WORK ITEM
Filter task. Return each line of the material that holds the string "feDisplacementMap".

TASK DATA

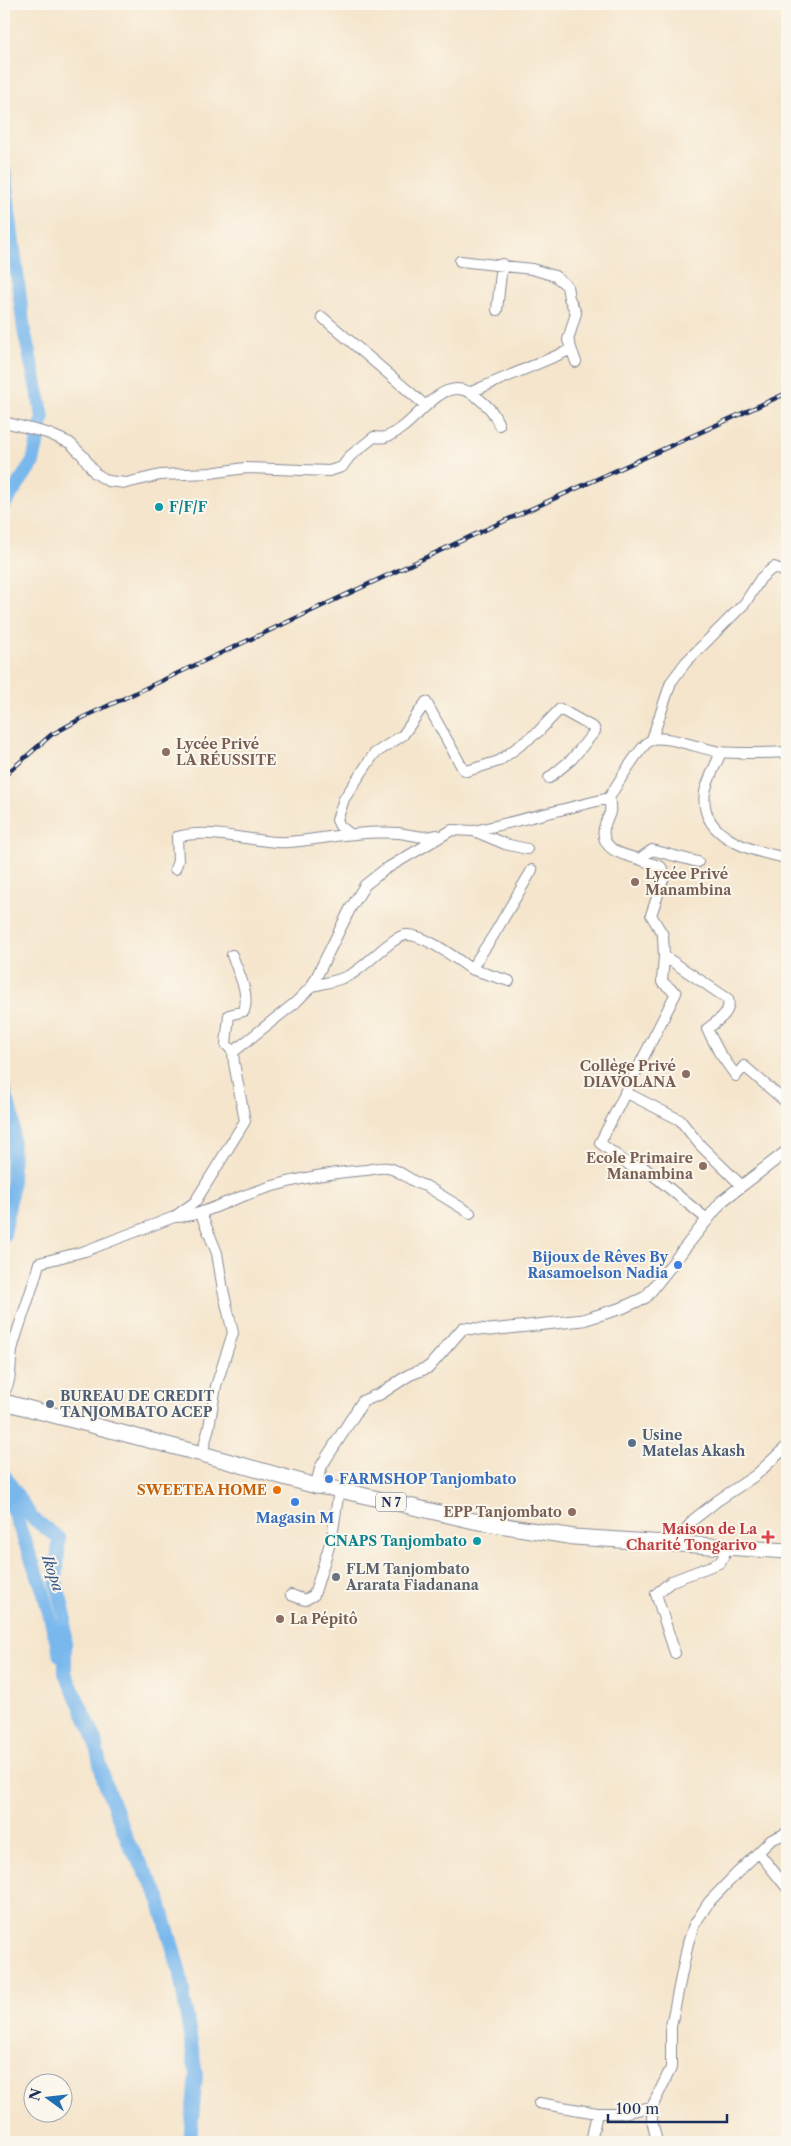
<svg xmlns="http://www.w3.org/2000/svg" width="791" height="2146" viewBox="0 0 791 2146" font-family="'Libre Caslon Text',serif">
<style>
.lines{fill:none;stroke-linecap:round;stroke-linejoin:round}
.river{stroke:#79b8ed;stroke-width:14}
.minor-casing{stroke:#888a95;stroke-width:12}
.tertiary-casing{stroke:#888a95;stroke-width:13}
.primary-casing{stroke:#888a95;stroke-width:17}
.minor{stroke:#fff;stroke-width:10}
.tertiary{stroke:#fff;stroke-width:11}
.primary{stroke:#fff;stroke-width:15}
.rail-casing{stroke:#1b2f5e;stroke-width:4.5}
.rail{stroke:#fbf7ec;stroke-width:2.5;stroke-dasharray:8;stroke-linecap:butt}
.culture-dot{fill:#0f9aa8;stroke:#fbf7ec;stroke-width:2}
.education-dot{fill:#8d6e63;stroke:#fbf7ec;stroke-width:2}
.shop-dot{fill:#3f7fe0;stroke:#fbf7ec;stroke-width:2}
.service-dot{fill:#5c6f8a;stroke:#fbf7ec;stroke-width:2}
.food-dot{fill:#e8710a;stroke:#fbf7ec;stroke-width:2}
.health-dot{fill:#e0444e;stroke:#fbf7ec;stroke-width:2}
.worship-dot{fill:#6b7280;stroke:#fbf7ec;stroke-width:2}
.labels{text-anchor:middle;dominant-baseline:central;stroke-width:4;stroke-linejoin:round;paint-order:stroke}
.shield{fill:#fbf7ec;stroke:#5e6b89;stroke-width:1}
.shield-label{font-size:12px;font-weight:bold;fill:#1b2f5e}
.culture-label{font-size:14px;font-weight:bold;fill:#0d838f;stroke:#fbf7ec;text-anchor:start}
.education-label{font-size:14px;font-weight:bold;fill:#785e54;stroke:#fbf7ec;text-anchor:start}
.shop-label{font-size:14px;font-weight:bold;fill:#366cbe;stroke:#fbf7ec;text-anchor:end}
.service-label{font-size:14px;font-weight:bold;fill:#4e5e75;stroke:#fbf7ec;text-anchor:start}
.food-label{font-size:14px;font-weight:bold;fill:#c56008;stroke:#fbf7ec;text-anchor:end}
.health-label{font-size:14px;font-weight:bold;fill:#be3a42;stroke:#fbf7ec;text-anchor:end}
.worship-label{font-size:14px;font-weight:bold;fill:#5b616d;stroke:#fbf7ec;text-anchor:start}
.water-label{font-size:15px;font-style:italic;fill:#375889;stroke:#fbf7ec}
</style>
<rect width="100%" height="100%" fill="#fbf7ec"/>
<filter id="ink" filterUnits="userSpaceOnUse"><feTurbulence type="fractalNoise" baseFrequency=".02" numOctaves="2"/><feDisplacementMap in="SourceGraphic" scale="10" xChannelSelector="R" yChannelSelector="G"/><feConvolveMatrix kernelMatrix="1 2 1 2 8 2 1 2 1" color-interpolation-filters="sRGB"/></filter>
<filter id="wash" filterUnits="userSpaceOnUse"><feTurbulence type="fractalNoise" baseFrequency=".0096" numOctaves="4" result="noise"/><feDisplacementMap in="SourceGraphic" scale="20" xChannelSelector="R" yChannelSelector="G"/><feGaussianBlur stdDeviation="1.12" result="paint"/><feColorMatrix in="noise" values="0 0 0 0 0 0 0 0 0 0 0 0 0 0 0 0 0 1.4 0 .05"/><feComposite in="paint" operator="in"/></filter>
<g filter="url(#wash)">
<rect width="100%" height="100%" fill="#f5e5cc"/>
<g class="lines">
<path class="river" d="M4,170L24,330L43,417L33,462L4,505
M4,1089L13,1119L12,1187L4,1235
M4,1475L32,1518L59,1538L56,1581L65,1616V1673L93,1733L104,1781L129,1844L157,1892L180,1973L196,2074L190,2142
M4,1486L43,1590L60,1655"/>
</g>
</g>
<g filter="url(#ink)">
<g class="lines">
<defs>
<path id="minor" d="M460,261L532,269L555,276L567,286L569,298L576,313L568,340L576,362
M497,310L502,264
M322,317L426,406
M471,392L570,350
M4,422L47,433L70,443L83,456L95,473L108,481L126,483L160,475L210,473L245,468L329,471L342,467L350,456L374,437C377,437 382,438 385,437C418,428 441,366 478,398C490,408 493,411 499,425
M652,739L671,682L686,662L745,603L761,578L774,567L787,573
M721,752C716,765 708,779 705,792C698,838 754,852 787,858
M609,798C613,819 607,813 604,828C600,850 623,855 639,859L652,850L698,862
M474,831L505,844L527,849
M350,834L340,826L337,820L344,799L374,754L403,735L426,702L463,769L467,771L499,761L538,732L560,709L594,728L595,731L572,759L549,778
M639,859L661,867L665,874L651,915L663,935L664,956L728,999C732,1013 717,1021 707,1029L719,1052L736,1076L744,1066L787,1103
M175,869L178,861L177,837C208,828 245,840 277,842C292,843 307,840 322,838C347,834 374,831 399,833C413,835 424,839 437,835
M232,955C238,972 250,993 244,1011L229,1015L226,1044L233,1052
M664,956L662,982L676,993L600,1143L632,1167L642,1166L708,1220
M509,981L471,969L493,936L532,870
M312,986C325,983 338,981 350,975C366,967 392,936 406,935C423,933 457,959 471,969
M625,1092L680,1120L700,1145L741,1185
M201,1214L217,1253L223,1290L233,1333L216,1386L209,1427L202,1454
M174,1217C200,1217 222,1203 246,1195C283,1181 326,1173 366,1170C373,1169 381,1167 388,1168C401,1170 413,1184 426,1186L470,1213
M4,1392C13,1379 9,1361 13,1346C21,1318 32,1292 39,1263L85,1251L174,1217L195,1202L245,1121L234,1063L233,1052L295,1003L312,986L350,909L365,885L384,870L452,830L474,831L495,826L609,798C616,786 642,742 653,739C668,735 704,750 721,752C743,754 766,753 787,752
M677,1543L693,1520L717,1501L756,1475L787,1446
M291,1595L305,1600L314,1595L332,1537L339,1490
M675,1653L656,1594L672,1581L719,1563L724,1557L722,1546
M759,1853L787,1888
M539,2103L597,2113H622L652,2107
M591,2142L597,2113
M657,2142L652,2120V2107L671,2068V2026L688,1943L694,1925L709,1902L737,1873L771,1840L787,1833"/>
<path id="tertiary" d="M316,1486L321,1467L327,1457L363,1401L380,1394L409,1375L429,1367L463,1328L490,1330L583,1320L622,1308L646,1297L722,1201L787,1151"/>
<path id="primary" d="M4,1402L202,1454L316,1486L331,1488L474,1521L574,1537L787,1551"/>
</defs>
<use href="#minor" class="minor-casing"/>
<use href="#tertiary" class="tertiary-casing"/>
<use href="#primary" class="primary-casing"/>
<use href="#minor" class="minor"/>
<use href="#tertiary" class="tertiary"/>
<use href="#primary" class="primary"/>
<defs>
<path id="rail" d="M4,776L51,735L84,717L478,533L787,393"/>
</defs>
<use href="#rail" class="rail-casing"/>
<use href="#rail" class="rail"/>
</g>
</g>
<g class="culture-dot">
<circle cx="159" cy="507" r="5"/>
<circle cx="477" cy="1541" r="5"/>
</g>
<g class="education-dot">
<circle cx="166" cy="752" r="5"/>
<circle cx="635" cy="882" r="5"/>
<circle cx="686" cy="1074" r="5"/>
<circle cx="703" cy="1166" r="5"/>
<circle cx="572" cy="1512" r="5"/>
<circle cx="280" cy="1619" r="5"/>
</g>
<g class="shop-dot">
<circle cx="678" cy="1265" r="5"/>
<circle cx="329" cy="1479" r="5"/>
<circle cx="295" cy="1502" r="5"/>
</g>
<g class="service-dot">
<circle cx="50" cy="1404" r="5"/>
<circle cx="632" cy="1443" r="5"/>
</g>
<circle class="food-dot" cx="277" cy="1490" r="5"/>
<path class="health-dot" d="M765.5 1529.5h5v5h5v5h-5v5h-5v-5h-5v-5h5z"/>
<circle class="worship-dot" cx="336" cy="1577" r="5"/>
<g class="labels">
<rect class="shield" x="376" y="1492.5" width="30" height="19" rx="4"/>
<g class="shield-label">
<text x="391" y="1502">N 7</text>
</g>
<g class="culture-label">
<text x="169" y="507">F/F/F</text>
<text x="467" y="1541" text-anchor="end">CNAPS Tanjombato</text>
</g>
<g class="education-label">
<text x="176" y="744">Lycée Privé<tspan x="176" dy="16">LA RÉUSSITE</tspan></text>
<text x="645" y="874">Lycée Privé<tspan x="645" dy="16">Manambina</tspan></text>
<text x="676" y="1066" text-anchor="end">Collège Privé<tspan x="676" dy="16">DIAVOLANA</tspan></text>
<text x="693" y="1158" text-anchor="end">Ecole Primaire<tspan x="693" dy="16">Manambina</tspan></text>
<text x="562" y="1512" text-anchor="end">EPP Tanjombato</text>
<text x="290" y="1619">La Pépitô</text>
</g>
<g class="shop-label">
<text x="668" y="1257">Bijoux de Rêves By<tspan x="668" dy="16">Rasamoelson Nadia</tspan></text>
<text x="339" y="1479" text-anchor="start">FARMSHOP Tanjombato</text>
<text x="295" y="1518" text-anchor="middle">Magasin M</text>
</g>
<g class="service-label">
<text x="60" y="1396">BUREAU DE CREDIT<tspan x="60" dy="16">TANJOMBATO ACEP</tspan></text>
<text x="642" y="1435">Usine<tspan x="642" dy="16">Matelas Akash</tspan></text>
</g>
<g class="food-label">
<text x="267" y="1490">SWEETEA HOME</text>
</g>
<g class="health-label">
<text x="757" y="1529">Maison de La<tspan x="757" dy="16">Charité Tongarivo</tspan></text>
</g>
<g class="worship-label">
<text x="346" y="1569">FLM Tanjombato<tspan x="346" dy="16">Ararata Fiadanana</tspan></text>
</g>
<g class="water-label">
<text transform="translate(53 1573) rotate(71)">Ikopa</text>
</g>
</g>
<rect width="791" height="2146" fill="none" stroke="#fbf7ec" stroke-width="20"/>
<g transform="translate(48 2098) rotate(285)"><circle r="24" fill="#fbf7ec" stroke="#a1a7b3"/>
<path d="M0-4L9 19L0 12L-9 19Z" fill="#1f6fb2"/>
<text y="-8" font-size="14" font-weight="bold" text-anchor="middle" fill="#1b2f5e">N</text>
</g>
<path d="M608 2114v8h119v-8" fill="none" stroke="#1b2f5e" stroke-width="2.5"/>
<text x="616" y="2114" font-size="15" fill="#1b2f5e" stroke="#fbf7ec" stroke-width="4" paint-order="stroke">100 m</text>
</svg>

RESULT
<filter id="ink" filterUnits="userSpaceOnUse"><feTurbulence type="fractalNoise" baseFrequency=".02" numOctaves="2"/><feDisplacementMap in="SourceGraphic" scale="10" xChannelSelector="R" yChannelSelector="G"/><feConvolveMatrix kernelMatrix="1 2 1 2 8 2 1 2 1" color-interpolation-filters="sRGB"/></filter>
<filter id="wash" filterUnits="userSpaceOnUse"><feTurbulence type="fractalNoise" baseFrequency=".0096" numOctaves="4" result="noise"/><feDisplacementMap in="SourceGraphic" scale="20" xChannelSelector="R" yChannelSelector="G"/><feGaussianBlur stdDeviation="1.12" result="paint"/><feColorMatrix in="noise" values="0 0 0 0 0 0 0 0 0 0 0 0 0 0 0 0 0 1.4 0 .05"/><feComposite in="paint" operator="in"/></filter>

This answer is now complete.